换上了红色英特雷女少尉军服的瑞丝从身边的箱子拿出一根崭新的法杖,更换了帆船的动力源。
那是整整一箱、市价至少几万金镑的“风元素之杖(WandofSylph)”,每十分钟就会消耗一只,奢侈到令人目瞪口呆的用法。当然,这种程度的速度也并非一般水手可以驾驭,现在在船上掌舵的是舰队司令凯卡维本人——如果经验不够的人,在这种超过十八节的推进速度下会直接撞上河岸或者礁石。
“真没想到船居然可以提高到这种速度……”
就算是在海上航行超过十年的老水手,现在也不得不竭尽全力控制着帆。这也难怪,历史上帆船达到十八节的“梦幻航速”已经是在蒸汽船开始普及的年代了,在现在这个年代顺风能有十到十二节速度的船就可以号称“快船”。
不过,想到这样的消耗和速度居然是为了抢功劳,瑞丝就觉得有点好笑。
“创造一个更美好的世界”喊起来好听,但真正脚踏实地时,仍然只能用这样略嫌不够光明的手段。就她的立场而言,只可能支持克拉德去当自由军总帅,而不是跟她毫无关系的维纳·贝齐。身为一名女性,在这个时代她不可能亲自去做些什么,只能选择合意的代理人,然后在背后控制历史的运转。能够像现在这样参与到历史事件的现场,生性喜欢热闹的瑞丝就已经很满足了。
“现在唯一的问题,就是这身军服不太合身而已……”
胸前有点松,裤子有点长——确切地说,很合“芭璐斯·唯”小姐的身。想到这里,她瞟了一眼不远处找来这套军服的人,感到一丝有点不合情理的嫉妒。特德伍德中校正趴在船舷边上,面对着优美的麦特比西河风光,将之前晚宴上吃下的所有美食都呕了个干干净净。

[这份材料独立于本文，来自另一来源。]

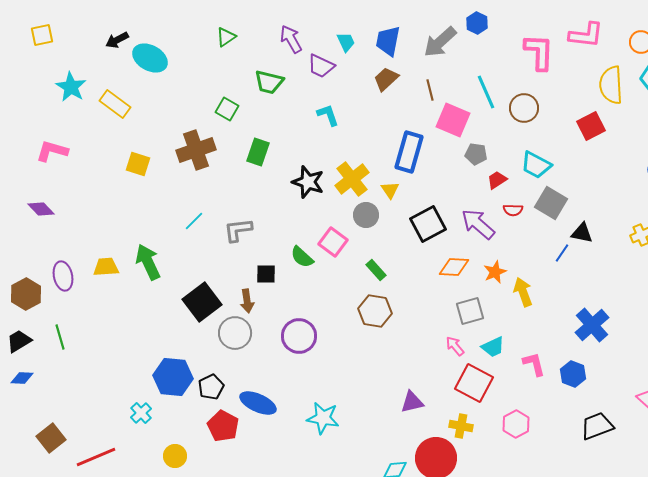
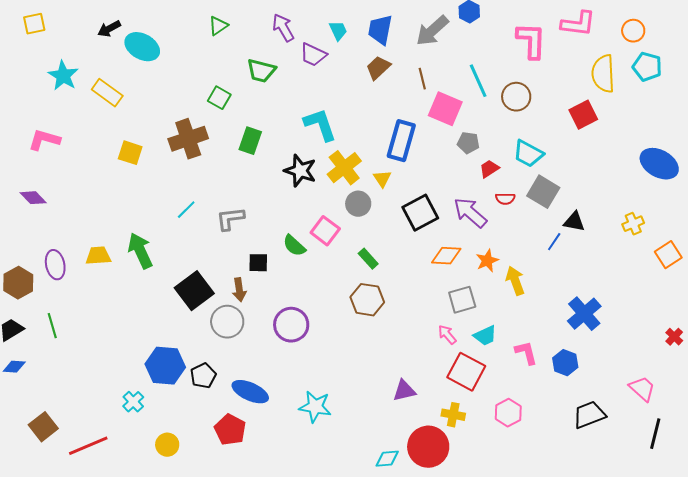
cyan L-shape: (328, 115) -> (320, 125), moved, size x1.5
red pentagon: (223, 426) -> (230, 430), moved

“堂堂的西南军首席参谋、伦尼保卫战的英雄,居然晕船,真是可怜……说起来,日后的他不会是因为害怕坐船才没有跟着自由军主力撤离伦尼的吧?这倒是很有趣的野史解释……”
她舔了舔嘴唇,露出一个调皮的微笑,决定去消遣一下这位不幸的中校。手头虽然没有足够对症的魔法,但勉强算是对症的魔法倒还有一个——魔法的真谛就是活学活用和随机应变,这是“那个人”教给她的。
“特德伍德先生,你晕船吗?我这里有个法术,没准可以缓解一点。”
赫尔像抓住了救命稻草一样猛地抬起头。瑞丝随口念了几句没人听过的咒文,将那个魔法加在他身上。
“这样应该会好一点的。说起来,你借给我们唯小姐的军服,尺码会不会太过特殊了一点啊?穿着很松啊。”
“这、这个么……”赫尔嘟囔着打了个哈欠,脸上的表情明显在控诉着“其实我根本不是借来给你穿的啊”,却又不敢明说,“因为今天在伦尼的女军官朋友就只有一个,就跑去借来了。”
“真的吗?我倒觉得这衣服的尺码很眼熟……没想到你还有裁缝的天赋呢,中校先生。”瑞丝皮笑肉不笑地讽刺着,“其实我们唯小姐就是发觉这套军服尺码实在太过合身了,才决定派我带着这些风元素杖来的。其实你本想把这些军服藏进自家衣柜当收藏品,对不对?”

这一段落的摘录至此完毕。